### Work instruction
Each line below from the one containing "- 5 - Order No. 6207" through the one containing "institutional costs. In" is to be given again exactly, and no line outside that span.

_ _ _

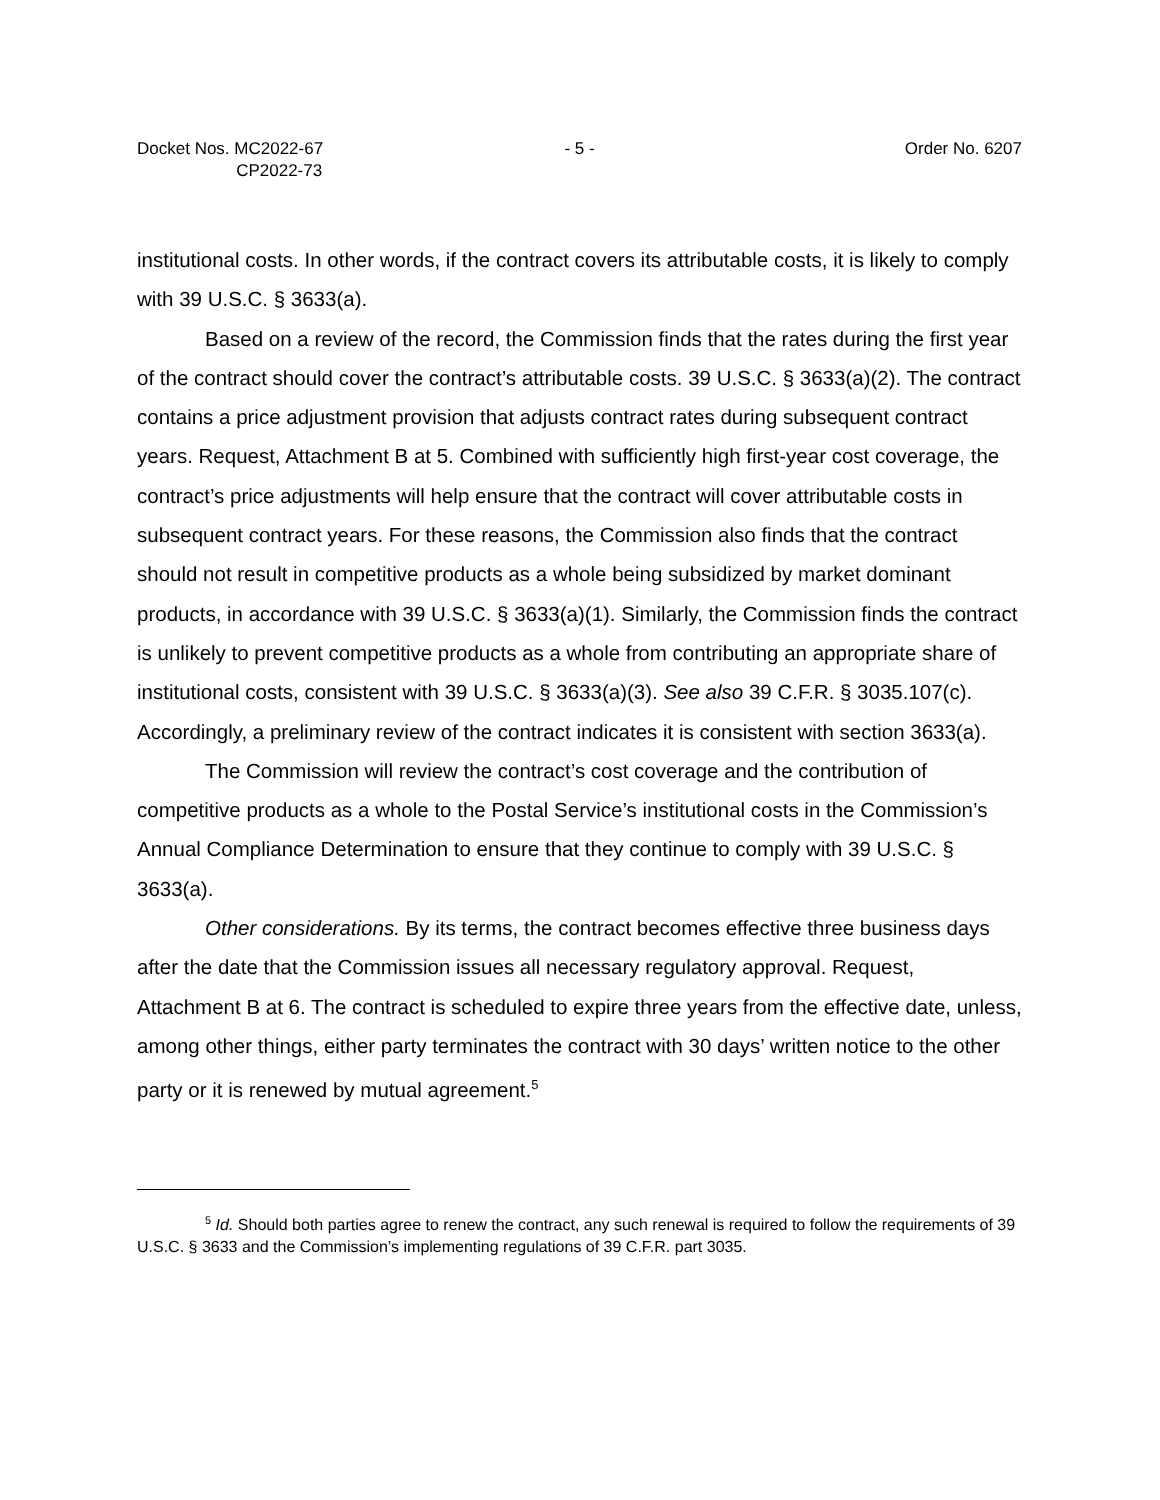Docket Nos. MC2022-67
CP2022-73
- 5 - Order No. 6207
institutional costs. In other words, if the contract covers its attributable costs, it is likely to comply with 39 U.S.C. § 3633(a).
Based on a review of the record, the Commission finds that the rates during the first year of the contract should cover the contract’s attributable costs. 39 U.S.C. § 3633(a)(2). The contract contains a price adjustment provision that adjusts contract rates during subsequent contract years. Request, Attachment B at 5. Combined with sufficiently high first-year cost coverage, the contract’s price adjustments will help ensure that the contract will cover attributable costs in subsequent contract years. For these reasons, the Commission also finds that the contract should not result in competitive products as a whole being subsidized by market dominant products, in accordance with 39 U.S.C. § 3633(a)(1). Similarly, the Commission finds the contract is unlikely to prevent competitive products as a whole from contributing an appropriate share of institutional costs, consistent with 39 U.S.C. § 3633(a)(3). See also 39 C.F.R. § 3035.107(c). Accordingly, a preliminary review of the contract indicates it is consistent with section 3633(a).
The Commission will review the contract’s cost coverage and the contribution of competitive products as a whole to the Postal Service’s institutional costs in the Commission’s Annual Compliance Determination to ensure that they continue to comply with 39 U.S.C. § 3633(a).
Other considerations. By its terms, the contract becomes effective three business days after the date that the Commission issues all necessary regulatory approval. Request, Attachment B at 6. The contract is scheduled to expire three years from the effective date, unless, among other things, either party terminates the contract with 30 days’ written notice to the other party or it is renewed by mutual agreement.<sup>5</sup>
<sup>5</sup> Id. Should both parties agree to renew the contract, any such renewal is required to follow the requirements of 39 U.S.C. § 3633 and the Commission’s implementing regulations of 39 C.F.R. part 3035.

_ _ _

### Exercise result
- 5 - Order No. 6207
institutional costs. In other words, if the contract covers its attributable costs, it is likely to comply with 39 U.S.C. § 3633(a).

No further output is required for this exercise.